SureDistrib: Verifying Almost-Sure Termination of Composite Asynchronous Byzantine Protocols
This program is tentative and subject to change.
Consensus algorithms play a central role in many distributed systems, including blockchains.
The most practical consensus algorithms are based on the partial synchrony model.
While partially synchronous protocols are relatively simple,
they cannot maintain liveness when the message delivery latency is uncertain.
Asynchronous protocols do not rely on bounded latency to maintain liveness,
but they are much more difficult to understand and implement, being usually described as a composition of several layers of algorithms.
Moreover, due to the FLP impossibility theorem, they only provide probabilistic liveness guarantees.
These factors make the correctness of asynchronous protocols challenging to verify, and there have been liveness bugs in these protocols that remain unnoticed for years.

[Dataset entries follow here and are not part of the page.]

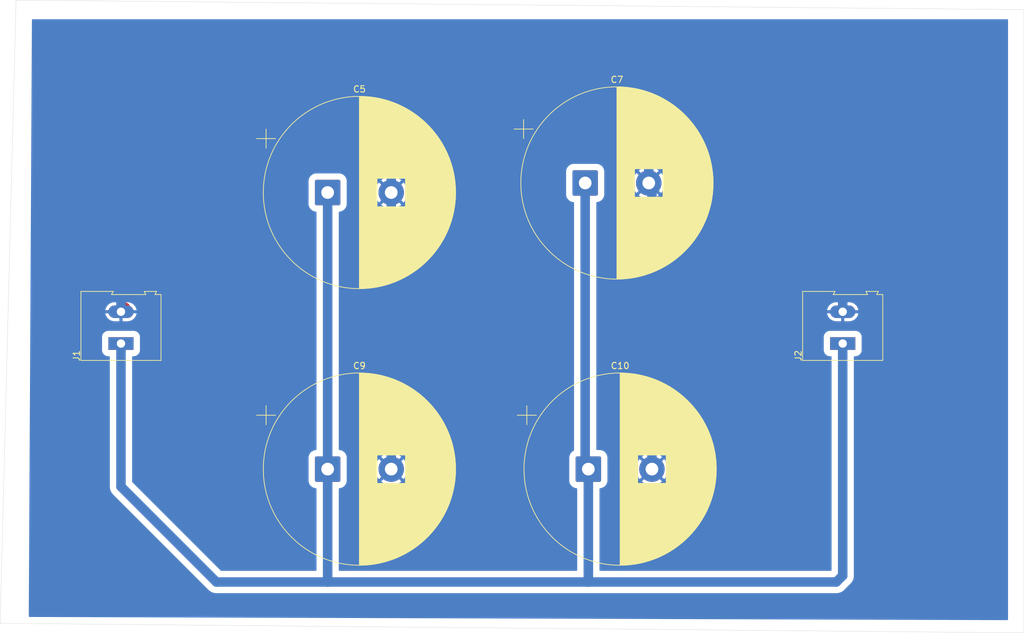
<source format=kicad_pcb>
(kicad_pcb
	(version 20241229)
	(generator "pcbnew")
	(generator_version "9.0")
	(general
		(thickness 1.6)
		(legacy_teardrops no)
	)
	(paper "A4")
	(layers
		(0 "F.Cu" signal)
		(2 "B.Cu" signal)
		(9 "F.Adhes" user "F.Adhesive")
		(11 "B.Adhes" user "B.Adhesive")
		(13 "F.Paste" user)
		(15 "B.Paste" user)
		(5 "F.SilkS" user "F.Silkscreen")
		(7 "B.SilkS" user "B.Silkscreen")
		(1 "F.Mask" user)
		(3 "B.Mask" user)
		(17 "Dwgs.User" user "User.Drawings")
		(19 "Cmts.User" user "User.Comments")
		(21 "Eco1.User" user "User.Eco1")
		(23 "Eco2.User" user "User.Eco2")
		(25 "Edge.Cuts" user)
		(27 "Margin" user)
		(31 "F.CrtYd" user "F.Courtyard")
		(29 "B.CrtYd" user "B.Courtyard")
		(35 "F.Fab" user)
		(33 "B.Fab" user)
		(39 "User.1" user)
		(41 "User.2" user)
		(43 "User.3" user)
		(45 "User.4" user)
	)
	(setup
		(pad_to_mask_clearance 0)
		(allow_soldermask_bridges_in_footprints no)
		(tenting front back)
		(pcbplotparams
			(layerselection 0x00000000_00000000_55555555_5755f5ff)
			(plot_on_all_layers_selection 0x00000000_00000000_00000000_00000000)
			(disableapertmacros no)
			(usegerberextensions no)
			(usegerberattributes yes)
			(usegerberadvancedattributes yes)
			(creategerberjobfile yes)
			(dashed_line_dash_ratio 12.000000)
			(dashed_line_gap_ratio 3.000000)
			(svgprecision 4)
			(plotframeref no)
			(mode 1)
			(useauxorigin no)
			(hpglpennumber 1)
			(hpglpenspeed 20)
			(hpglpendiameter 15.000000)
			(pdf_front_fp_property_popups yes)
			(pdf_back_fp_property_popups yes)
			(pdf_metadata yes)
			(pdf_single_document no)
			(dxfpolygonmode yes)
			(dxfimperialunits yes)
			(dxfusepcbnewfont yes)
			(psnegative no)
			(psa4output no)
			(plot_black_and_white yes)
			(sketchpadsonfab no)
			(plotpadnumbers no)
			(hidednponfab no)
			(sketchdnponfab yes)
			(crossoutdnponfab yes)
			(subtractmaskfromsilk no)
			(outputformat 1)
			(mirror no)
			(drillshape 1)
			(scaleselection 1)
			(outputdirectory "")
		)
	)
	(net 0 "")
	(net 1 "Net-(J1-Pin_1)")
	(net 2 "GND")
	(footprint "Capacitor_THT:CP_Radial_D30.0mm_P10.00mm_SnapIn" (layer "F.Cu") (at 130 135.75))
	(footprint "Capacitor_THT:CP_Radial_D30.0mm_P10.00mm_SnapIn" (layer "F.Cu") (at 89 135.75))
	(footprint "Capacitor_THT:CP_Radial_D30.0mm_P10.00mm_SnapIn"
		(layer "F.Cu")
		(uuid "7d36b47a-3601-4b36-8260-7192948f4b28")
		(at 129.5 90.75)
		(descr "CP, Radial series, Radial, pin pitch=10.00mm, diameter=30mm, height=50mm, Electrolytic Capacitor, http://www.vishay.com/docs/28342/058059pll-si.pdf")
		(tags "CP Radial series Radial pin pitch 10.00mm diameter 30mm height 50mm Electrolytic Capacitor")
		(property "Reference" "C7"
			(at 5 -16.25 0)
			(layer "F.SilkS")
			(uuid "313acb1b-b16a-493b-81e8-e7bde85629d1")
			(effects
				(font
					(size 1 1)
					(thickness 0.15)
				)
			)
		)
		(property "Value" "C"
			(at 5 16.25 0)
			(layer "F.Fab")
			(uuid "fae65f01-3ab4-457a-82ed-81c8669580e2")
			(effects
				(font
					(size 1 1)
					(thickness 0.15)
				)
			)
		)
		(property "Datasheet" "~"
			(at 0 0 0)
			(layer "F.Fab")
			(hide yes)
			(uuid "30bd7ff9-aee8-4f0c-b1c7-16ced8924b37")
			(effects
				(font
					(size 1.27 1.27)
					(thickness 0.15)
				)
			)
		)
		(property "Description" "Unpolarized capacitor"
			(at 0 0 0)
			(layer "F.Fab")
			(hide yes)
			(uuid "d9b0210b-e418-443f-a584-f2892a3ceba4")
			(effects
				(font
					(size 1.27 1.27)
					(thickness 0.15)
				)
			)
		)
		(property ki_fp_filters "C_*")
		(path "/9a88c08c-4094-4ac7-8b1d-f9f15d9fc534")
		(sheetname "/")
		(sheetfile "Pleper.kicad_sch")
		(attr through_hole)
		(fp_line
			(start -11.179131 -8.475)
			(end -8.179131 -8.475)
			(stroke
				(width 0.12)
				(type solid)
			)
			(layer "F.SilkS")
			(uuid "a86054db-c045-4616-bccd-1877f5e97982")
		)
		(fp_line
			(start -9.679131 -9.975)
			(end -9.679131 -6.975)
			(stroke
				(width 0.12)
				(type solid)
			)
			(layer "F.SilkS")
			(uuid "ab7845de-f351-4e2d-b58b-05513e4731ff")
		)
		(fp_line
			(start 5 -15.08)
			(end 5 15.08)
			(stroke
				(width 0.12)
				(type solid)
			)
			(layer "F.SilkS")
			(uuid "4edfe4b1-3178-4adc-b13e-b9b14d75fe3d")
		)
		(fp_line
			(start 5.04 -15.08)
			(end 5.04 15.08)
			(stroke
				(width 0.12)
				(type solid)
			)
			(layer "F.SilkS")
			(uuid "3f278321-e7e2-4829-b618-9467da85fa0a")
		)
		(fp_line
			(start 5.08 -15.08)
			(end 5.08 15.08)
			(stroke
				(width 0.12)
				(type solid)
			)
			(layer "F.SilkS")
			(uuid "9ea09214-10a1-408a-9a98-3d85c59883c0")
		)
		(fp_line
			(start 5.12 -15.08)
			(end 5.12 15.08)
			(stroke
				(width 0.12)
				(type solid)
			)
			(layer "F.SilkS")
			(uuid "55530f6f-e8d2-43b6-86b4-eda65e2875f2")
		)
		(fp_line
			(start 5.16 -15.079)
			(end 5.16 15.079)
			(stroke
				(width 0.12)
				(type solid)
			)
			(layer "F.SilkS")
			(uuid "5be1fb4f-a4d1-4bf5-8110-046c2fd75a4b")
		)
		(fp_line
			(start 5.2 -15.079)
			(end 5.2 15.079)
			(stroke
				(width 0.12)
				(type solid)
			)
			(layer "F.SilkS")
			(uuid "1788f407-b5c0-4421-9eab-6d048dd40998")
		)
		(fp_line
			(start 5.24 -15.078)
			(end 5.24 15.078)
			(stroke
				(width 0.12)
				(type solid)
			)
			(layer "F.SilkS")
			(uuid "eb2658f0-4058-4b32-ab03-1436d0224229")
		)
		(fp_line
			(start 5.28 -15.077)
			(end 5.28 15.077)
			(stroke
				(width 0.12)
				(type solid)
			)
			(layer "F.SilkS")
			(uuid "0153a1ad-0f86-4117-bfd6-e7bd5d122ca9")
		)
		(fp_line
			(start 5.32 -15.077)
			(end 5.32 15.077)
			(stroke
				(width 0.12)
				(type solid)
			)
			(layer "F.SilkS")
			(uuid "120490c7-71ee-44c3-8e44-099fe152070e")
		)
		(fp_line
			(start 5.36 -15.076)
			(end 5.36 15.076)
			(stroke
				(width 0.12)
				(type solid)
			)
			(layer "F.SilkS")
			(uuid "963cf25c-ec4f-482e-ad4b-ced185ed740d")
		)
		(fp_line
			(start 5.4 -15.075)
			(end 5.4 15.075)
			(stroke
				(width 0.12)
				(type solid)
			)
			(layer "F.SilkS")
			(uuid "5cf73c2c-a85d-4285-83a8-08d749f7084a")
		)
		(fp_line
			(start 5.44 -15.074)
			(end 5.44 15.074)
			(stroke
				(width 0.12)
				(type solid)
			)
			(layer "F.SilkS")
			(uuid "c8a4c2c8-c83d-4aa3-9cfe-c75733f6c961")
		)
		(fp_line
			(start 5.48 -15.072)
			(end 5.48 15.072)
			(stroke
				(width 0.12)
				(type solid)
			)
			(layer "F.SilkS")
			(uuid "eb8ff568-6d3d-4fd3-8cee-f51af55c1b2a")
		)
		(fp_line
			(start 5.52 -15.071)
			(end 5.52 15.071)
			(stroke
				(width 0.12)
				(type solid)
			)
			(layer "F.SilkS")
			(uuid "865069c3-e4c5-4dcd-bfd9-5749ffb4fe1b")
		)
		(fp_line
			(start 5.56 -15.07)
			(end 5.56 15.07)
			(stroke
				(width 0.12)
				(type solid)
			)
			(layer "F.SilkS")
			(uuid "818a7df2-fda3-4c48-9ae2-a2ebcfcf90ac")
		)
		(fp_line
			(start 5.6 -15.068)
			(end 5.6 15.068)
			(stroke
				(width 0.12)
				(type solid)
			)
			(layer "F.SilkS")
			(uuid "09fc56ab-a78a-4d4d-84e1-a9ef4d9a045b")
		)
		(fp_line
			(start 5.64 -15.066)
			(end 5.64 15.066)
			(stroke
				(width 0.12)
				(type solid)
			)
			(layer "F.SilkS")
			(uuid "8ca31127-3851-4899-ae9c-f74ca
... [263089 chars truncated]
</source>
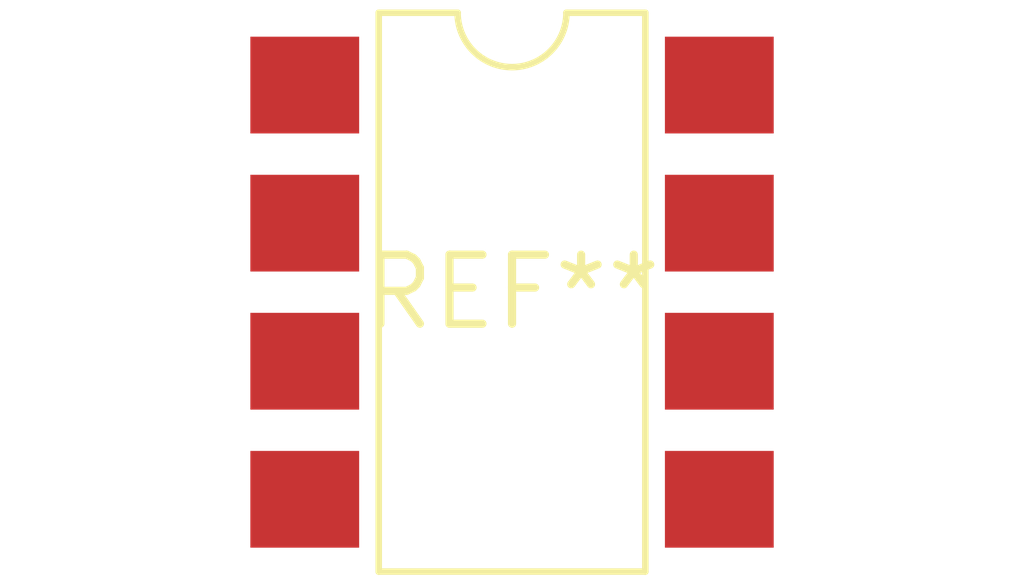
<source format=kicad_pcb>
(kicad_pcb (version 20240108) (generator pcbnew)

  (general
    (thickness 1.6)
  )

  (paper "A4")
  (layers
    (0 "F.Cu" signal)
    (31 "B.Cu" signal)
    (32 "B.Adhes" user "B.Adhesive")
    (33 "F.Adhes" user "F.Adhesive")
    (34 "B.Paste" user)
    (35 "F.Paste" user)
    (36 "B.SilkS" user "B.Silkscreen")
    (37 "F.SilkS" user "F.Silkscreen")
    (38 "B.Mask" user)
    (39 "F.Mask" user)
    (40 "Dwgs.User" user "User.Drawings")
    (41 "Cmts.User" user "User.Comments")
    (42 "Eco1.User" user "User.Eco1")
    (43 "Eco2.User" user "User.Eco2")
    (44 "Edge.Cuts" user)
    (45 "Margin" user)
    (46 "B.CrtYd" user "B.Courtyard")
    (47 "F.CrtYd" user "F.Courtyard")
    (48 "B.Fab" user)
    (49 "F.Fab" user)
    (50 "User.1" user)
    (51 "User.2" user)
    (52 "User.3" user)
    (53 "User.4" user)
    (54 "User.5" user)
    (55 "User.6" user)
    (56 "User.7" user)
    (57 "User.8" user)
    (58 "User.9" user)
  )

  (setup
    (pad_to_mask_clearance 0)
    (pcbplotparams
      (layerselection 0x00010fc_ffffffff)
      (plot_on_all_layers_selection 0x0000000_00000000)
      (disableapertmacros false)
      (usegerberextensions false)
      (usegerberattributes false)
      (usegerberadvancedattributes false)
      (creategerberjobfile false)
      (dashed_line_dash_ratio 12.000000)
      (dashed_line_gap_ratio 3.000000)
      (svgprecision 4)
      (plotframeref false)
      (viasonmask false)
      (mode 1)
      (useauxorigin false)
      (hpglpennumber 1)
      (hpglpenspeed 20)
      (hpglpendiameter 15.000000)
      (dxfpolygonmode false)
      (dxfimperialunits false)
      (dxfusepcbnewfont false)
      (psnegative false)
      (psa4output false)
      (plotreference false)
      (plotvalue false)
      (plotinvisibletext false)
      (sketchpadsonfab false)
      (subtractmaskfromsilk false)
      (outputformat 1)
      (mirror false)
      (drillshape 1)
      (scaleselection 1)
      (outputdirectory "")
    )
  )

  (net 0 "")

  (footprint "SMDIP-8_W7.62mm" (layer "F.Cu") (at 0 0))

)

</source>
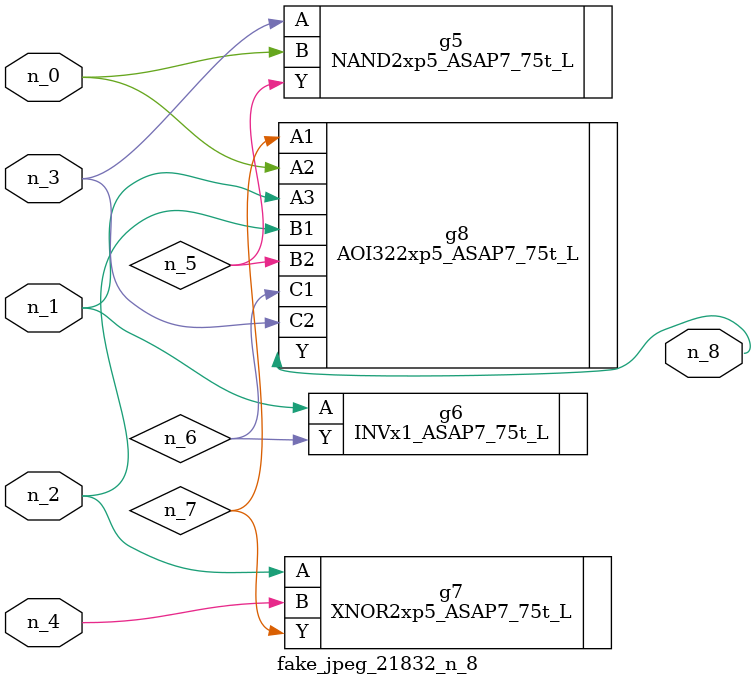
<source format=v>
module fake_jpeg_21832_n_8 (n_3, n_2, n_1, n_0, n_4, n_8);

input n_3;
input n_2;
input n_1;
input n_0;
input n_4;

output n_8;

wire n_6;
wire n_5;
wire n_7;

NAND2xp5_ASAP7_75t_L g5 ( 
.A(n_3),
.B(n_0),
.Y(n_5)
);

INVx1_ASAP7_75t_L g6 ( 
.A(n_1),
.Y(n_6)
);

XNOR2xp5_ASAP7_75t_L g7 ( 
.A(n_2),
.B(n_4),
.Y(n_7)
);

AOI322xp5_ASAP7_75t_L g8 ( 
.A1(n_7),
.A2(n_0),
.A3(n_1),
.B1(n_2),
.B2(n_5),
.C1(n_6),
.C2(n_3),
.Y(n_8)
);


endmodule
</source>
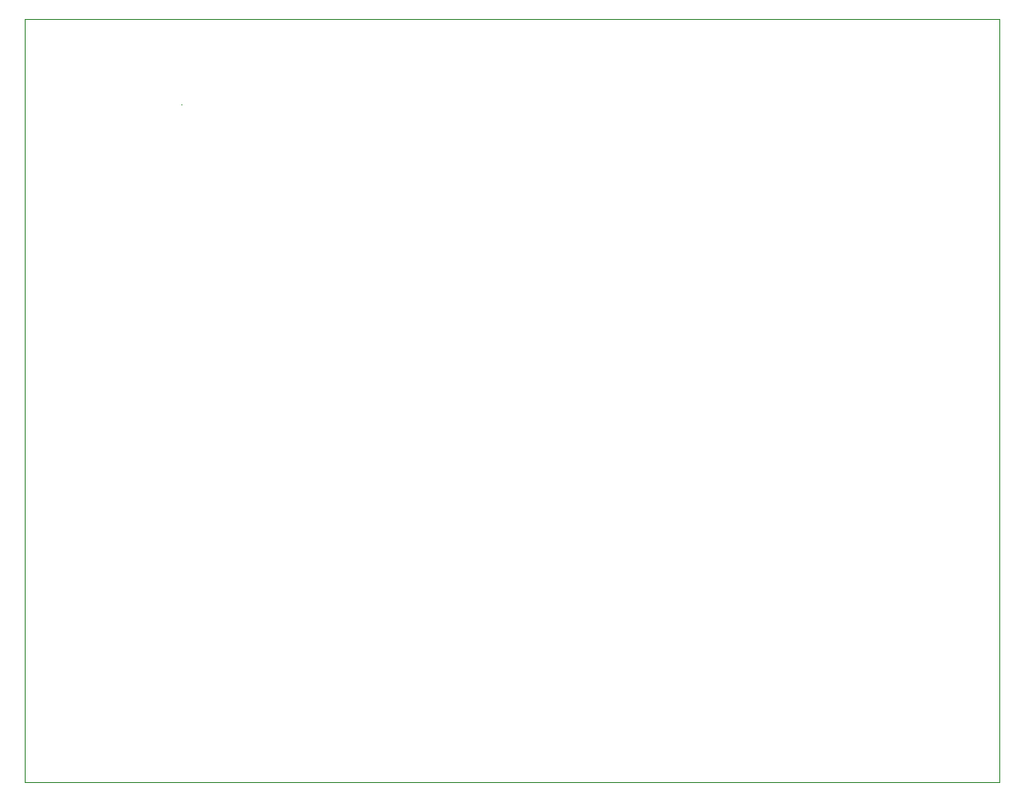
<source format=gbr>
G04 (created by PCBNEW (2013-07-07 BZR 4022)-stable) date 02/12/2014 00:26:50*
%MOIN*%
G04 Gerber Fmt 3.4, Leading zero omitted, Abs format*
%FSLAX34Y34*%
G01*
G70*
G90*
G04 APERTURE LIST*
%ADD10C,0.00590551*%
%ADD11C,0.00393701*%
G04 APERTURE END LIST*
G54D10*
G54D11*
X16500Y-15000D02*
G75*
G03X16500Y-15000I0J0D01*
G74*
G01*
X16499Y-15000D02*
X16500Y-15000D01*
X16500Y-14999D02*
X16500Y-15000D01*
X45200Y-12000D02*
X45200Y-38800D01*
X11000Y-38800D02*
X45200Y-38800D01*
X11000Y-12000D02*
X45200Y-12000D01*
X11000Y-12000D02*
X11000Y-38800D01*
M02*

</source>
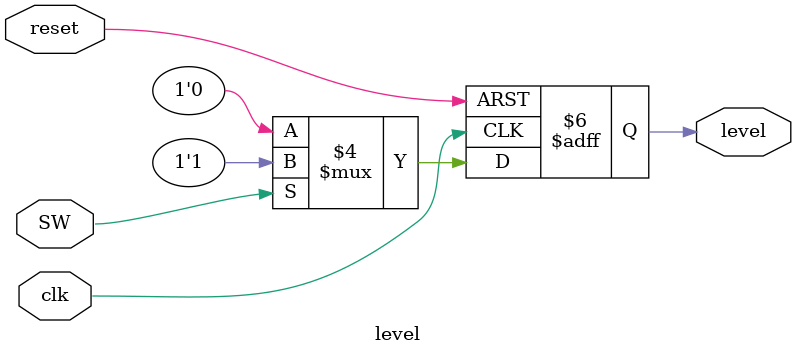
<source format=v>
`default_nettype none

module level(
    input wire clk, reset,
    input wire SW,
    output reg level
    );

    always @(posedge clk or posedge reset) begin
        if (reset) begin
            level <= 0; // Reset ½ÅÈ£°¡ µé¾î¿À¸é levelÀ» ÃÊ±âÈ­
        end else begin
            if (SW == 1)
                level <= 1;
            else 
                level <= 0;
        end
    end

endmodule

</source>
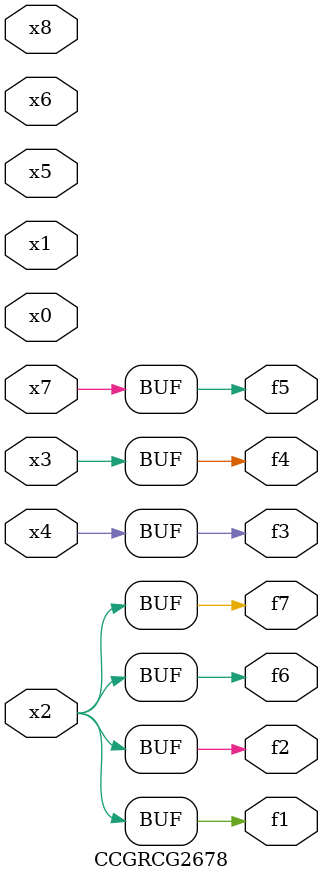
<source format=v>
module CCGRCG2678(
	input x0, x1, x2, x3, x4, x5, x6, x7, x8,
	output f1, f2, f3, f4, f5, f6, f7
);
	assign f1 = x2;
	assign f2 = x2;
	assign f3 = x4;
	assign f4 = x3;
	assign f5 = x7;
	assign f6 = x2;
	assign f7 = x2;
endmodule

</source>
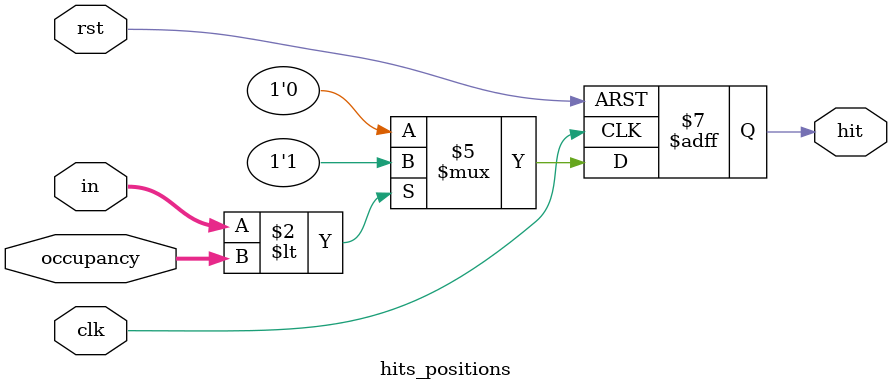
<source format=v>
module hits_positions
#(
	parameter IN_SIZE = 7
)
(
	input clk, rst,
	input [IN_SIZE-1:0] in,
	input [IN_SIZE-1:0] occupancy,	
	output reg hit = 0
);

always @(posedge clk or posedge rst)
begin
	if (rst) begin
		hit <= 1'd0;
	end else begin
		
		if (in < occupancy) begin
			hit <= 1'd1;
		end
		else begin
			hit <= 1'd0;
		end
	end
	
end

endmodule



</source>
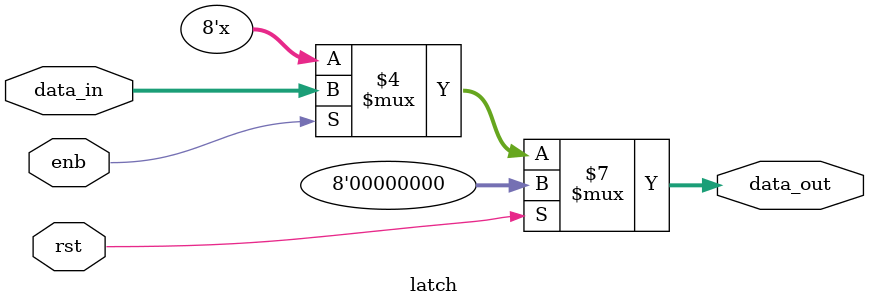
<source format=v>
module latch ( rst, enb, data_in, data_out );

parameter DATASIZE=8;

input rst, enb;
input[DATASIZE-1:0] data_in;
output[DATASIZE-1:0] data_out;
reg[DATASIZE-1:0] data_out;

always @(rst or enb)  // asynchronous reset!?
begin
	if (rst==1)
	begin
		data_out <= {DATASIZE{1'b0}};
	end
	else
	begin
		if (enb==1) data_out <= data_in;
	end
end

endmodule

</source>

We introduce SureDistrib, a formal framework for specifying and verifying probabilistic safety and liveness properties of asynchronous distributed protocols.
Our framework supports specifying probabilistic algorithms that depend on other probabilistic functionalities, such as binary agreement algorithms depending on common coins.
We define refinement relations for such systems, and prove composition lemmas that replace the underlay functionality with an implementation, so that the composed system refines the original system with an abstract underlay.
Based on our framework, we give the first mechanized proof that an asynchronous byzantine fault-tolerant binary agreement algorithm terminates with probability 1 (``almost-sure termination'').